Plaintiff fails to allege how Defendant Quility battered Plaintiff.  (Demurrer at p. 8.)  Plaintiff merely states that “Elmer” pursued Plaintiff to the first floor and commanded him “not to return.”  (Compl. at p. 3.) 

 

            The Court notes that Plaintiff states “Prior to that date Josh asked me to leave because they did not want to pay me commissions. Andy, Krystal, Chadd Parker, and other employees screamed at me and made fist of rage.  Andy had a hun in his car.”  (Compl. at p. 1.) 

 

Plaintiff alleges no physical touching that constitutes any form of harmful or offensive conduct.  Plaintiff does not assert Defendant(s) made any form of contact with him.  The demurrer to the cause of action for battery is sustained.

           

 

Assault

“The essential elements of a cause of action for assault are: (1) defendant acted with intent to cause harmful or offensive contact, or threatened to touch plaintiff in a harmful or offensive manner; (2) plaintiff reasonably believed she was about to be touched in a harmful or offensive manner or it reasonably appeared to plaintiff that defendant was about to carry out the threat; (3) plaintiff did not consent to defendant’s conduct; (4) plaintiff was harmed; and (5) defendant’s conduct was a substantial factor in causing plaintiff’s harm.”  (So v. Shin (2013) 212 Cal.App.4th 652, 668-669.)

 

            Plaintiff fails to allege how Defendant Quility battered Plaintiff and allegations about being pursued to the first floor or being screamed at do not establish Defendant was acting with intent to cause harmful or offensive conduct or threatened Plaintiff such that Plaintiff reasonably believed Defendant was about to carry out a threat.

 

            The Court sustains Defendant’s demurrer as to the cause of action for assault.

 

Wrongful Termination

           

“The elements of a claim for wrongful discharge in violation of public policy are (1) an employer-employee relationship, (2) the employer terminated the plaintiff’s employment, (3) the termination was substantially motivated by a violation of public policy, and (4) the discharge caused the plaintiff harm.”  (Garcia-Brower v.

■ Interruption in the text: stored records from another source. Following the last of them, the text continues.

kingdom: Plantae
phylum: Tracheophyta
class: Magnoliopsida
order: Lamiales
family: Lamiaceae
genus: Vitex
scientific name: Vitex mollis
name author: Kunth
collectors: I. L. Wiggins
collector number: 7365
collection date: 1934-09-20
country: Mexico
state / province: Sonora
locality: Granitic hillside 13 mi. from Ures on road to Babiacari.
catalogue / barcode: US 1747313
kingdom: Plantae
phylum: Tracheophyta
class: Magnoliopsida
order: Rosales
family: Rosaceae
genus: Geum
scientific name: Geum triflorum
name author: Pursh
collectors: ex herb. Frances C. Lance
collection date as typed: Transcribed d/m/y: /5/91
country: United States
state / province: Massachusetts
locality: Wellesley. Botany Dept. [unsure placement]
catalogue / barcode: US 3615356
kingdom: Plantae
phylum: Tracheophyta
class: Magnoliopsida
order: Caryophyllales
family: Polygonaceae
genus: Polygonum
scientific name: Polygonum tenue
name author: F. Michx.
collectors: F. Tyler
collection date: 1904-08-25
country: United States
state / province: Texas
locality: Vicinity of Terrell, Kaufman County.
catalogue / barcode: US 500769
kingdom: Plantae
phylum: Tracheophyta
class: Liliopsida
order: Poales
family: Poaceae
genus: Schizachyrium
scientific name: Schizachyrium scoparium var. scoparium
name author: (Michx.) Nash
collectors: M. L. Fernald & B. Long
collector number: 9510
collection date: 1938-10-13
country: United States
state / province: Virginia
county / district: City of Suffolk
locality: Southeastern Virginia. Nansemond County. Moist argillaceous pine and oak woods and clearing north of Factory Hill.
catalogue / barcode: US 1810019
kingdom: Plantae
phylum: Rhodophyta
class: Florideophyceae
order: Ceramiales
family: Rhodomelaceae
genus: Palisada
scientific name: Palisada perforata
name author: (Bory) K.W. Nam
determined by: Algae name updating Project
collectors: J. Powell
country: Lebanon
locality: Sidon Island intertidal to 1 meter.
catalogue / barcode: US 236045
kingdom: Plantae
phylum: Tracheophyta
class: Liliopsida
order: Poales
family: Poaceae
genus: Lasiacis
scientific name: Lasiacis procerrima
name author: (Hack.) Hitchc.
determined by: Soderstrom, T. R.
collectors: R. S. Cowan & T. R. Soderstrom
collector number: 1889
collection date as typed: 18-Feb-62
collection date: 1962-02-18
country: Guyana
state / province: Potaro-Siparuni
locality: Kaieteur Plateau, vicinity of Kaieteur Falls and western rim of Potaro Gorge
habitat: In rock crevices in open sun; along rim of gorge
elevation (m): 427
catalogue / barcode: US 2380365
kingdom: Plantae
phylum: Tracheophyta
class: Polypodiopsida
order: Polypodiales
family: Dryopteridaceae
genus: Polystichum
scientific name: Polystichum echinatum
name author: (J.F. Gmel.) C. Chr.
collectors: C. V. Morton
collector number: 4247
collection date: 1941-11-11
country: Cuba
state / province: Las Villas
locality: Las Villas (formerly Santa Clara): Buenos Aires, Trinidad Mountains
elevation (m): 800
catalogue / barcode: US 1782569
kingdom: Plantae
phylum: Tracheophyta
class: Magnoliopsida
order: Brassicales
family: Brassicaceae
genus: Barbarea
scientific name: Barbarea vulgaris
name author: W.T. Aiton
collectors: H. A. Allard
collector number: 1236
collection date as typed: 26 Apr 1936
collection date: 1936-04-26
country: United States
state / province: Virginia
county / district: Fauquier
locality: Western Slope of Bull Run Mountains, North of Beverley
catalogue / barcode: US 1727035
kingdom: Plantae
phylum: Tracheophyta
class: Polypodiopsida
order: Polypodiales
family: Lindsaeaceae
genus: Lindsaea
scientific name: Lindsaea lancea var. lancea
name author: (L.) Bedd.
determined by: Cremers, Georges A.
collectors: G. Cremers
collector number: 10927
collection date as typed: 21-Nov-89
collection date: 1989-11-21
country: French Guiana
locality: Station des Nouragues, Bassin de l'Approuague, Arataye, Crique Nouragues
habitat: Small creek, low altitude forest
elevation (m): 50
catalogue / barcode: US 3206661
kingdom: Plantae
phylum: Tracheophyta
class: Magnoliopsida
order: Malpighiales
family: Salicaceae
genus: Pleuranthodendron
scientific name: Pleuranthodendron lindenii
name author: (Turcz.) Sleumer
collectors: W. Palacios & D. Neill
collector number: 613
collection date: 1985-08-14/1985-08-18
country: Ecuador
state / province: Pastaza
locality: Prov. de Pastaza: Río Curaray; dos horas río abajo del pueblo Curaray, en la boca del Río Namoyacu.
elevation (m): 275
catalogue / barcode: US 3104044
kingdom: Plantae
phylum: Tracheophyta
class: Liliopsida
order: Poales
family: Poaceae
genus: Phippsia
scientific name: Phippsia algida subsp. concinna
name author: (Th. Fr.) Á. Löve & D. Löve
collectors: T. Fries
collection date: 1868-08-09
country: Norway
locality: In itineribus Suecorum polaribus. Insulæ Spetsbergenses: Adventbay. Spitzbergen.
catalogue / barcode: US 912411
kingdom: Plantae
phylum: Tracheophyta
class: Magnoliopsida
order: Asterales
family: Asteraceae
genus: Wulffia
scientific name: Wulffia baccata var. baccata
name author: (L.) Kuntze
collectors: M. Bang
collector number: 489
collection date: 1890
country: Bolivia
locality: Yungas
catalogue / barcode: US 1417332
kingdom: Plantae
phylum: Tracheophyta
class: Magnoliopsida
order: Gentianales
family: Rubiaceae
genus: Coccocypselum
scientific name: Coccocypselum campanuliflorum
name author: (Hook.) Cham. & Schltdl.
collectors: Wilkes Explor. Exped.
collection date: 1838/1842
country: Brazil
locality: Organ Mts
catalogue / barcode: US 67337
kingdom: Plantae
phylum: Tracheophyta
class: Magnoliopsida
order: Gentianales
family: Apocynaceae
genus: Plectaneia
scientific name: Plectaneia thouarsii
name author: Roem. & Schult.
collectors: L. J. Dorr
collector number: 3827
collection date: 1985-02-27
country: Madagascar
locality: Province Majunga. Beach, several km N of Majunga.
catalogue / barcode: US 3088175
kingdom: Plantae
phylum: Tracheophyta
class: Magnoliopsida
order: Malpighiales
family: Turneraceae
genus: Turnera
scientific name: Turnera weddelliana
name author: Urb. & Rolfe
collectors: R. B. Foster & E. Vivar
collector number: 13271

Premier Automotive Imports of CA, LLC (2020) 55 Cal.App.5th 961, 973.)

 

            Defendant argues there are no specific allegations that Defendant Quility employed Plaintiff, that Quility terminated Plaintiff, what position Plaintiff held, or what public policy was violated.  (Demurrer at pp. 8-9.)

           

            Again, Plaintiff has provided no facts demonstrating an employer-employee relationship existed between Defendant and Plaintiff.  As such, the Court cannot find a cause of action for wrongful termination.

 

            Therefore, the Court sustains Defendant’s demurrer as to the cause of action for wrongful termination.

 

 

Conclusion

 

The demurrer is sustained. Plaintiff shall have leave to amend.  The amended complaint shall be served and filed on or before May 17, 2024.

 

 

 

 

 

 



[1] The causes of action, as listed here, appear this way on pages 16-24 on the Complaint.  However, the causes of action are described in confusing and contradictory ways throughout the Complaint. (pp 1-4; pp 40-46.)

 

[2] Plaintiff’s Opposition was titled as “Plaintiff’s Answer to Quility-Asurea Agency Insurance Services, LLC Notice of Demurrer to Plaintiff’s Complaint and Motion to Strike. Defendants are wrong and liable to Plaintiff for damages in the amount of $165,700.”  This caption/title was handwritten and challenging to read. Plaintiff’s Answer/Opposition was also untimely. The Court considers it nevertheless.